All soybean varieties were injured to a certain extent by halosulfuron applied at 0.034  (data not shown). Varieties containing the ST trait were injured 2 to 5% 3 DAT and 3 to 9% 7 DAT, but completely recovered by 14 DAT. The two non-ST varieties, DP 4690 RR and DP 5989, were injured by halosulfuron 61 to 72% 3 DAT, 39 to 40% 7 DAT, 61 to 63% 14 DAT, and 70 to 75% 28 DAT (data not shown). Similar to the USDA site, halosulfuron did not reduce yield of all ST-trait containing varieties compared to their respective nontreated controls based on t-test results (Table 2). On the other hand, differences in percent change in yield among ST varieties due to halosulfuron application were significant based on LSD values (Table 2), with the percent change ranging from 4% to 45% less than the nontreated control. Among the ST varieties, 07-4492  and AG 490  3 were sensitive to halosulfuron. The variety 07-4492  was the most sensitive variety to halosulfuron and was also numerically the most affected on the USDA site. As with the USDA site, severe halosulfuron injury in two non-ST varieties (DP 4690 RR and DP 5989) resulted in yield loss.

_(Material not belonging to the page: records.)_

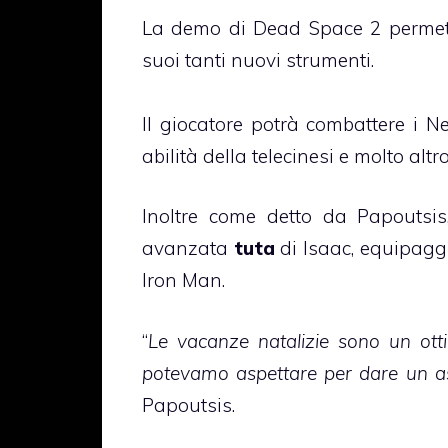
La demo di Dead Space 2 permett
suoi tanti nuovi strumenti.
Il giocatore potrà combattere i 
abilità della telecinesi e molto altr
Inoltre come detto da Papoutsis
avanzata
tuta
di Isaac, equipaggia
Iron Man.
“
Le vacanze natalizie sono un ott
potevamo aspettare per dare un a
Papoutsis.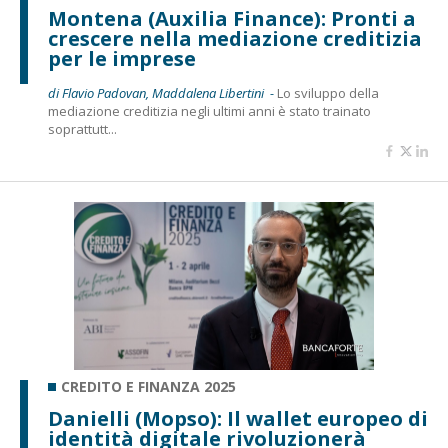
Montena (Auxilia Finance): Pronti a
crescere nella mediazione creditizia
per le imprese
di Flavio Padovan, Maddalena Libertini -
Lo sviluppo della
mediazione creditizia negli ultimi anni è stato trainato
soprattutt...
CREDITO E FINANZA 2025
Danielli (Mopso): Il wallet europeo di
identità digitale rivoluzionerà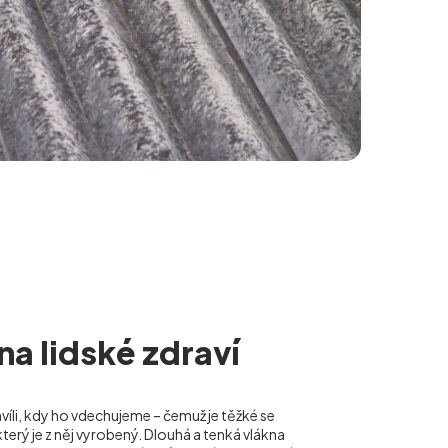
 na lidské zdraví
hvíli, kdy ho vdechujeme – čemuž je těžké se
terý je z něj vyrobený. Dlouhá a tenká vlákna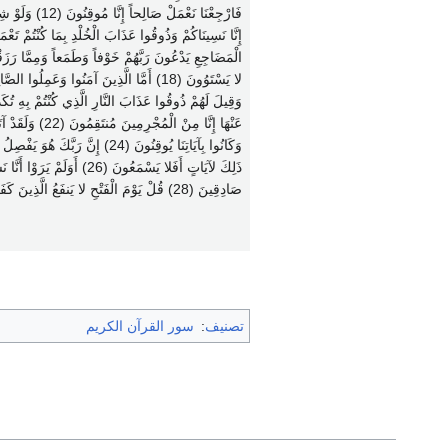
صَادِقِينَ (28) قُلْ يَوْمَ الْفَتْحِ لا يَنفَعُ الَّذِينَ كَفَرُوا إِيمَانُهُمْ وَلا هُمْ يُنْظَرُونَ (29) فَأَعْرِضْ عَنْهُمْ وَانْتَظِرْ إِنَّهُمْ مُنتَظِرُونَ (30)
تصنيف
:
سور القرآن الكريم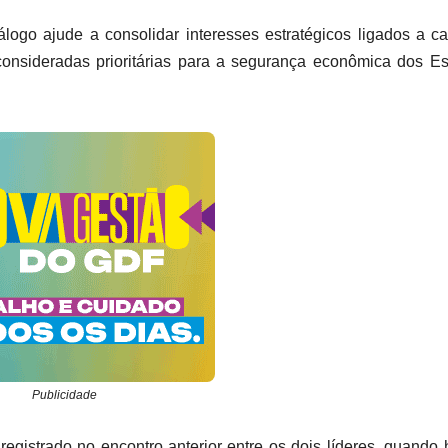
logo ajude a consolidar interesses estratégicos ligados a c
consideradas prioritárias para a segurança econômica dos E
Publicidade
 registrado no encontro anterior entre os dois líderes, quando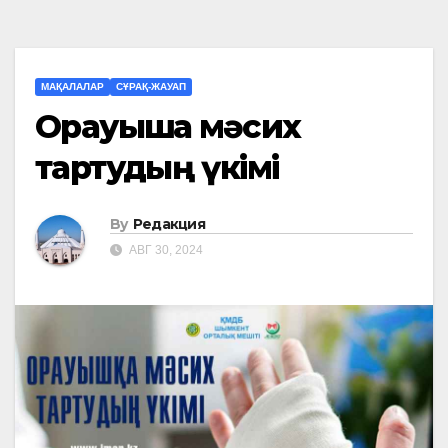
МАҚАЛАЛАР
СҰРАҚ-ЖАУАП
Орауышқа мәсих
тартудың үкімі
By
Редакция
АВГ 30, 2024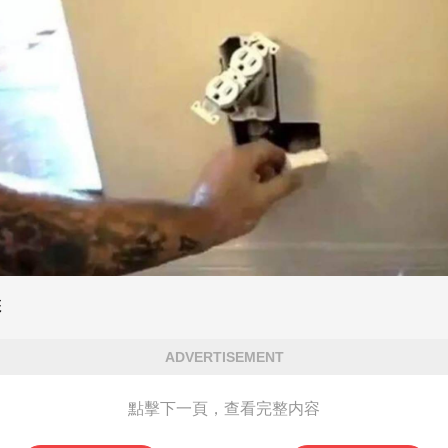
彩
ADVERTISEMENT
點擊下一頁，查看完整内容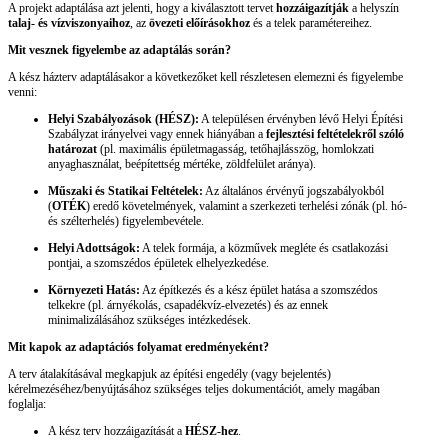
A projekt adaptálása azt jelenti, hogy a kiválasztott tervet
hozzáigazítják
a helyszín
talaj- és vízviszonyaihoz
, az
övezeti előírásokhoz
és a telek paramétereihez.
Mit vesznek figyelembe az adaptálás során?
A kész házterv adaptálásakor a következőket kell részletesen elemezni és figyelembe
venni:
Helyi Szabályozások (HÉSZ):
A településen érvényben lévő Helyi Építési
Szabályzat irányelvei vagy ennek hiányában a
fejlesztési feltételekről szóló
határozat
(pl. maximális épületmagasság, tetőhajlásszög, homlokzati
anyaghasználat, beépítettség mértéke, zöldfelület aránya).
Műszaki és Statikai Feltételek:
Az általános érvényű jogszabályokból
(
OTÉK
) eredő követelmények, valamint a szerkezeti terhelési zónák (pl. hó-
és szélterhelés) figyelembevétele.
Helyi Adottságok:
A telek formája, a közművek megléte és csatlakozási
pontjai, a szomszédos épületek elhelyezkedése.
Környezeti Hatás:
Az építkezés és a kész épület hatása a szomszédos
telkekre (pl. árnyékolás, csapadékvíz-elvezetés) és az ennek
minimalizálásához szükséges intézkedések.
Mit kapok az adaptációs folyamat eredményeként?
A terv átalakításával megkapjuk az építési engedély (vagy bejelentés)
kérelmezéséhez/benyújtásához szükséges teljes dokumentációt, amely magában
foglalja:
A kész terv hozzáigazítását a
HÉSZ-hez
.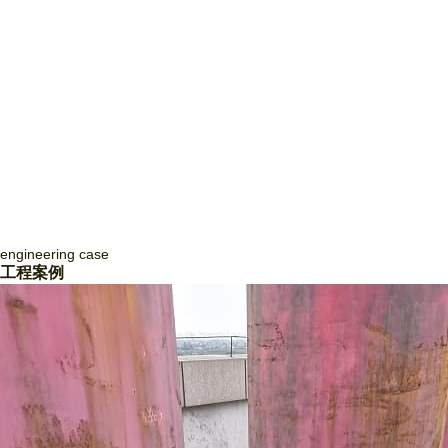
engineering
case
四川致盛消防工程有限公司
工程案例
四川致盛消防工程有限公司，成立于2017年3月，2018年1月經四川省住
房和城鄉建設廳批準，獲得消防設施工程專業承包貳級資質和防水防腐保
溫工程專業承包貳級資質，并于2018年3月取得《 生產許可證》，隨后
取得了質量管理體系證書ISO9001和信用等級3A證書。四川致盛消防工
程有限公司是一家專業從事消防系統工程施工、消防系統運行咨詢和管
理、消防系統運行狀態監測、消防系統故障維修和整改、消防系統設備維
護保養為一體的專業施工企… ...
Read More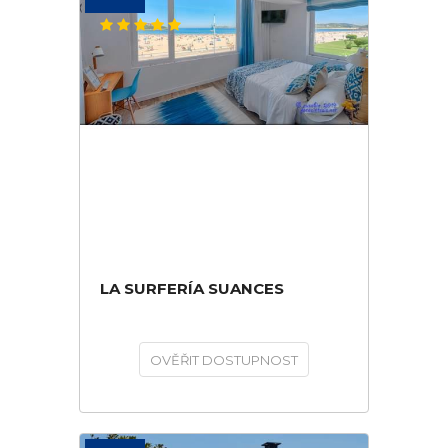
LA SURFERÍA SUANCES
OVĚŘIT DOSTUPNOST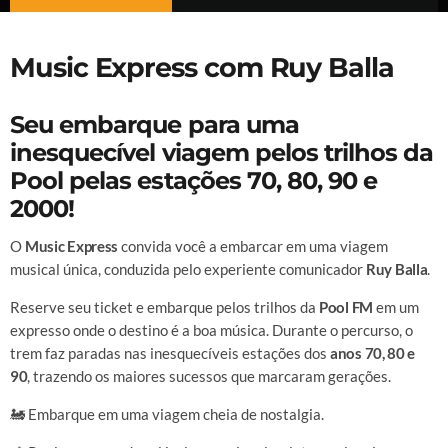
Music Express com Ruy Balla
Seu embarque para uma
inesquecível viagem pelos trilhos da
Pool pelas estações 70, 80, 90 e
2000!
O
Music Express
convida você a embarcar em uma viagem
musical única, conduzida pelo experiente comunicador
Ruy Balla
.
Reserve seu ticket e embarque pelos trilhos da
Pool FM
em um
expresso onde o destino é a boa música. Durante o percurso, o
trem faz paradas nas inesquecíveis estações dos
anos 70, 80 e
90
, trazendo os maiores sucessos que marcaram gerações.
🚂 Embarque em uma viagem cheia de nostalgia.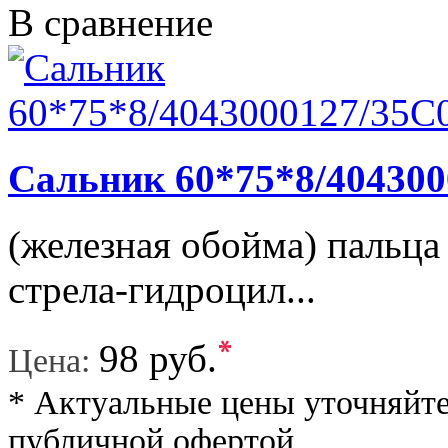
В сравнение
Сальник 60*75*8/404300
(железная обойма) пальца 
стрела-гидроцил...
*
98 руб.
Цена:
* Актуальные цены уточняйте
публичной офертой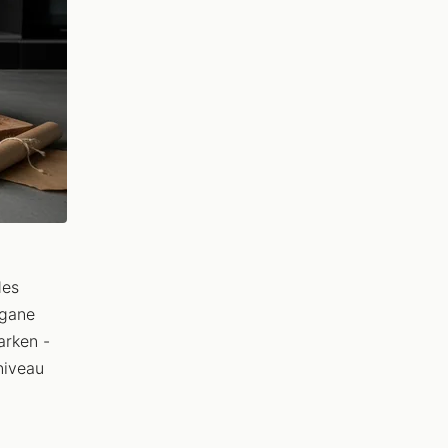
des
egane
arken -
niveau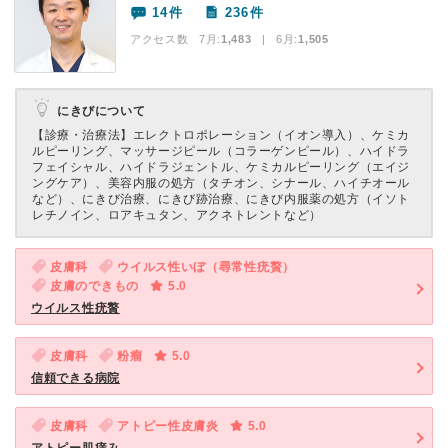
14件
236件
アクセス数 7月:
1,483
| 6月:
1,505
にきびについて
【診療・治療法】
エレクトロポレーション（イオン導入）、ケミカ
ルピーリング、マッサージピール（コラーゲンピール）、ハイドラ
フェイシャル、ハイドラジェントル、ケミカルピーリング（エイジ
ングケア）、美容内服の処方（タチオン、シナール、ハイチオール
など）、にきび治療、にきび跡治療、にきび内服薬の処方（イソト
レチノイン、ロアキュタン、アクネトレントなど）
皮膚科
ウイルス性いぼ（尋常性疣贅）
皮膚のできもの
5.0
ウイルス性疣贅
皮膚科
粉瘤
5.0
信頼できる病院
皮膚科
アトピー性皮膚炎
5.0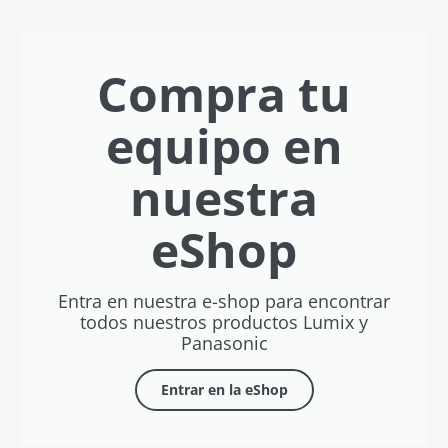
Compra tu
equipo en
nuestra
eShop
Entra en nuestra e-shop para encontrar
todos nuestros productos Lumix y
Panasonic
Entrar en la eShop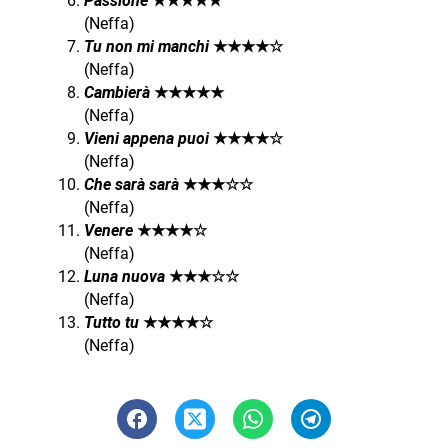
Passione
★★★★★
(Neffa)
Tu non mi manchi
★★★★☆
(Neffa)
Cambierà
★★★★★
(Neffa)
Vieni appena puoi
★★★★☆
(Neffa)
Che sarà sarà
★★★☆☆
(Neffa)
Venere
★★★★☆
(Neffa)
Luna nuova
★★★☆☆
(Neffa)
Tutto tu
★★★★☆
(Neffa)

In summary, the above results indicate that varieties with no ST-trait were sensitive to halosulfuron. Commercial soybean varieties with the ST-trait alone or both GR and ST traits stacked together can be planted in areas around rice fields and could tolerate halosulfuron drift from applications made in rice fields. Sensitivity of two varieties with ST trait (07-4492 and AG 4903  ) to halosulfuron at label use rates in field studies indicates a need for continuous evaluation of soybean varieties containing ST trait for their response to halosulfuron. Under conditions of limited land to grow crops, the only means to feed the growing population of the world is to increase productivity of the restricted hectares. One such approach is the cultivation of transgenic crops with pest related-resistant traits such as GR soybean. India and China remain the next large-scale adopters of GR soybean technology, after the American continent, wherein GR soybean would be cultivated in the proximity of rice. However, there exists a potential for injury to soybean from rice herbicides such as halosulfuron when grown adjacent to rice. Availability of GR soybean varieties stacked with an ST trait that provides tolerance to acetolactate synthase-inhibiting herbicides such as halosulfuron vastly eases the issue of soybean injury from halosulfuron. Further, halosulfuron could be an effective tool in the management of GR weeds in the US, Brazil, and Argentina.